> _Collected data_

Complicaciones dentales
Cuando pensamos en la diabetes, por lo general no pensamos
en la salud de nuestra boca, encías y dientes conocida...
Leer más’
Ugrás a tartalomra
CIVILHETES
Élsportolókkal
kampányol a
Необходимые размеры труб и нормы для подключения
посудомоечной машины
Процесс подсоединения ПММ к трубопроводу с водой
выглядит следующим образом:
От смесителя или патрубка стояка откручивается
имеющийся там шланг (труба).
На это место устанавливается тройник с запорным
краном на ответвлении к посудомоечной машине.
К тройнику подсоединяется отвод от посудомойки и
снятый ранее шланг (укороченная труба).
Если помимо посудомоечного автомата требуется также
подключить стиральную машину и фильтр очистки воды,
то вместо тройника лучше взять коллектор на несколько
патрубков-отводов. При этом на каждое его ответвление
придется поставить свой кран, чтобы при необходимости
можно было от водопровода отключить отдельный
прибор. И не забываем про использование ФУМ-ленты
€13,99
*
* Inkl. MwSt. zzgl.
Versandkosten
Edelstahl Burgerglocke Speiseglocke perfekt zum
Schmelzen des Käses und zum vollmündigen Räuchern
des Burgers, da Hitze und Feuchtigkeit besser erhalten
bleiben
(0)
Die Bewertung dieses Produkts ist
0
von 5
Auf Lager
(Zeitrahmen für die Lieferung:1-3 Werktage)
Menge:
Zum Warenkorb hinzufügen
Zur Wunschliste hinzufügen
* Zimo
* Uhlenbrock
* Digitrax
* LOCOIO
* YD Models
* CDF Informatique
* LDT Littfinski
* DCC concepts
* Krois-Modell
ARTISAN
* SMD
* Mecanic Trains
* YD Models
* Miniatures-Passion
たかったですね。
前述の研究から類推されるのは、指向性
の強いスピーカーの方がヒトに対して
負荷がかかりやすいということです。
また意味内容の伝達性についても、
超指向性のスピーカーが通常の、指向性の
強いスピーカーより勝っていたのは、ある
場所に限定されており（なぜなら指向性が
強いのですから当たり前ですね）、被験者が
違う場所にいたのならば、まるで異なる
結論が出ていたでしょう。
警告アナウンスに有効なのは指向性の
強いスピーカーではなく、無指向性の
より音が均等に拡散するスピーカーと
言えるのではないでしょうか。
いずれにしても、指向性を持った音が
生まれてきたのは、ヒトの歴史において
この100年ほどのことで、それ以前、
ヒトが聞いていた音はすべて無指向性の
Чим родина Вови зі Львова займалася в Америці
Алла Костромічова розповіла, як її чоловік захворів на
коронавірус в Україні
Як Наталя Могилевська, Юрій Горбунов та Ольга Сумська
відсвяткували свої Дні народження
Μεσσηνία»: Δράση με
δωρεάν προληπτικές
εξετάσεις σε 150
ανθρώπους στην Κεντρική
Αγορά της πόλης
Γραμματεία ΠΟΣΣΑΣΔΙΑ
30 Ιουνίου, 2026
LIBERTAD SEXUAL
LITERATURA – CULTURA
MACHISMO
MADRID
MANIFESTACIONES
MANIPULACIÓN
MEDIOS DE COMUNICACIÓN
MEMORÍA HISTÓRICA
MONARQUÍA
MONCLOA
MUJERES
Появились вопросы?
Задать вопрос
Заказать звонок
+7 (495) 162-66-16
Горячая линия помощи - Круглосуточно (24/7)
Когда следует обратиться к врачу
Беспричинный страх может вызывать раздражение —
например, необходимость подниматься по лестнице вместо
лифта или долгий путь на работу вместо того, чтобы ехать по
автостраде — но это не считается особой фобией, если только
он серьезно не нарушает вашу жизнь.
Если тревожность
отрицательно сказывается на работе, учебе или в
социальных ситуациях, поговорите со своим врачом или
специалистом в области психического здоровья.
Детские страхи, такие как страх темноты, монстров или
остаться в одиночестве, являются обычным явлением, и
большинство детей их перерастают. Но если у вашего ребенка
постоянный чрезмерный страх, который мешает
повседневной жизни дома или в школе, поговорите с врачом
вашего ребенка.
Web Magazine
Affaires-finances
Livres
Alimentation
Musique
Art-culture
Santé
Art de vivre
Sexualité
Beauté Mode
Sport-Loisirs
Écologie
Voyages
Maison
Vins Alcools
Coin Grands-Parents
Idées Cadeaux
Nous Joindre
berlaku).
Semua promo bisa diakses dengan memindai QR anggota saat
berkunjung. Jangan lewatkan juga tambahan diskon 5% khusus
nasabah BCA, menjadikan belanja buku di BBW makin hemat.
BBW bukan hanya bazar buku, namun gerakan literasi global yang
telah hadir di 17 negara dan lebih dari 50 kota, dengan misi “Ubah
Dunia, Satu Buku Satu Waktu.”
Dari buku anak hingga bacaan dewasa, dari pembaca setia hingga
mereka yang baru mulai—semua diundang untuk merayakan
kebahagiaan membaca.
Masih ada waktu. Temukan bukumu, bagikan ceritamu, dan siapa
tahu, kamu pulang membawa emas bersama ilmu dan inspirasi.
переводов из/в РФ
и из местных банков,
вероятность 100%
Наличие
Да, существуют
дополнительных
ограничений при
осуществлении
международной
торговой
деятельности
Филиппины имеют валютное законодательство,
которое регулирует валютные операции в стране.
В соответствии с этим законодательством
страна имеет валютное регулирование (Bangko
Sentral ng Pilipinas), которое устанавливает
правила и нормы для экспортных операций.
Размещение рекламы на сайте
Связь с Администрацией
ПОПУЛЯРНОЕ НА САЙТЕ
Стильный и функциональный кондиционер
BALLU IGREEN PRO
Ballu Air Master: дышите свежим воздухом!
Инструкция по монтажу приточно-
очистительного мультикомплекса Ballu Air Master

> _Goal of the exercise_
Write out every line of the rows above verbatim, in the same order and with the same line breaks.

> _Output of the exercise_
Complicaciones dentales
Cuando pensamos en la diabetes, por lo general no pensamos
en la salud de nuestra boca, encías y dientes conocida...
Leer más’
Ugrás a tartalomra
CIVILHETES
Élsportolókkal
kampányol a
Необходимые размеры труб и нормы для подключения
посудомоечной машины
Процесс подсоединения ПММ к трубопроводу с водой
выглядит следующим образом:
От смесителя или патрубка стояка откручивается
имеющийся там шланг (труба).
На это место устанавливается тройник с запорным
краном на ответвлении к посудомоечной машине.
К тройнику подсоединяется отвод от посудомойки и
снятый ранее шланг (укороченная труба).
Если помимо посудомоечного автомата требуется также
подключить стиральную машину и фильтр очистки воды,
то вместо тройника лучше взять коллектор на несколько
патрубков-отводов. При этом на каждое его ответвление
придется поставить свой кран, чтобы при необходимости
можно было от водопровода отключить отдельный
прибор. И не забываем про использование ФУМ-ленты
€13,99
*
* Inkl. MwSt. zzgl.
Versandkosten
Edelstahl Burgerglocke Speiseglocke perfekt zum
Schmelzen des Käses und zum vollmündigen Räuchern
des Burgers, da Hitze und Feuchtigkeit besser erhalten
bleiben
(0)
Die Bewertung dieses Produkts ist
0
von 5
Auf Lager
(Zeitrahmen für die Lieferung:1-3 Werktage)
Menge:
Zum Warenkorb hinzufügen
Zur Wunschliste hinzufügen
* Zimo
* Uhlenbrock
* Digitrax
* LOCOIO
* YD Models
* CDF Informatique
* LDT Littfinski
* DCC concepts
* Krois-Modell
ARTISAN
* SMD
* Mecanic Trains
* YD Models
* Miniatures-Passion
たかったですね。
前述の研究から類推されるのは、指向性
の強いスピーカーの方がヒトに対して
負荷がかかりやすいということです。
また意味内容の伝達性についても、
超指向性のスピーカーが通常の、指向性の
強いスピーカーより勝っていたのは、ある
場所に限定されており（なぜなら指向性が
強いのですから当たり前ですね）、被験者が
違う場所にいたのならば、まるで異なる
結論が出ていたでしょう。
警告アナウンスに有効なのは指向性の
強いスピーカーではなく、無指向性の
より音が均等に拡散するスピーカーと
言えるのではないでしょうか。
いずれにしても、指向性を持った音が
生まれてきたのは、ヒトの歴史において
この100年ほどのことで、それ以前、
ヒトが聞いていた音はすべて無指向性の
Чим родина Вови зі Львова займалася в Америці
Алла Костромічова розповіла, як її чоловік захворів на
коронавірус в Україні
Як Наталя Могилевська, Юрій Горбунов та Ольга Сумська
відсвяткували свої Дні народження
Μεσσηνία»: Δράση με
δωρεάν προληπτικές
εξετάσεις σε 150
ανθρώπους στην Κεντρική
Αγορά της πόλης
Γραμματεία ΠΟΣΣΑΣΔΙΑ
30 Ιουνίου, 2026
LIBERTAD SEXUAL
LITERATURA – CULTURA
MACHISMO
MADRID
MANIFESTACIONES
MANIPULACIÓN
MEDIOS DE COMUNICACIÓN
MEMORÍA HISTÓRICA
MONARQUÍA
MONCLOA
MUJERES
Появились вопросы?
Задать вопрос
Заказать звонок
+7 (495) 162-66-16
Горячая линия помощи - Круглосуточно (24/7)
Когда следует обратиться к врачу
Беспричинный страх может вызывать раздражение —
например, необходимость подниматься по лестнице вместо
лифта или долгий путь на работу вместо того, чтобы ехать по
автостраде — но это не считается особой фобией, если только
он серьезно не нарушает вашу жизнь.
Если тревожность
отрицательно сказывается на работе, учебе или в
социальных ситуациях, поговорите со своим врачом или
специалистом в области психического здоровья.
Детские страхи, такие как страх темноты, монстров или
остаться в одиночестве, являются обычным явлением, и
большинство детей их перерастают. Но если у вашего ребенка
постоянный чрезмерный страх, который мешает
повседневной жизни дома или в школе, поговорите с врачом
вашего ребенка.
Web Magazine
Affaires-finances
Livres
Alimentation
Musique
Art-culture
Santé
Art de vivre
Sexualité
Beauté Mode
Sport-Loisirs
Écologie
Voyages
Maison
Vins Alcools
Coin Grands-Parents
Idées Cadeaux
Nous Joindre
berlaku).
Semua promo bisa diakses dengan memindai QR anggota saat
berkunjung. Jangan lewatkan juga tambahan diskon 5% khusus
nasabah BCA, menjadikan belanja buku di BBW makin hemat.
BBW bukan hanya bazar buku, namun gerakan literasi global yang
telah hadir di 17 negara dan lebih dari 50 kota, dengan misi “Ubah
Dunia, Satu Buku Satu Waktu.”
Dari buku anak hingga bacaan dewasa, dari pembaca setia hingga
mereka yang baru mulai—semua diundang untuk merayakan
kebahagiaan membaca.
Masih ada waktu. Temukan bukumu, bagikan ceritamu, dan siapa
tahu, kamu pulang membawa emas bersama ilmu dan inspirasi.
переводов из/в РФ
и из местных банков,
вероятность 100%
Наличие
Да, существуют
дополнительных
ограничений при
осуществлении
международной
торговой
деятельности
Филиппины имеют валютное законодательство,
которое регулирует валютные операции в стране.
В соответствии с этим законодательством
страна имеет валютное регулирование (Bangko
Sentral ng Pilipinas), которое устанавливает
правила и нормы для экспортных операций.
Размещение рекламы на сайте
Связь с Администрацией
ПОПУЛЯРНОЕ НА САЙТЕ
Стильный и функциональный кондиционер
BALLU IGREEN PRO
Ballu Air Master: дышите свежим воздухом!
Инструкция по монтажу приточно-
очистительного мультикомплекса Ballu Air Master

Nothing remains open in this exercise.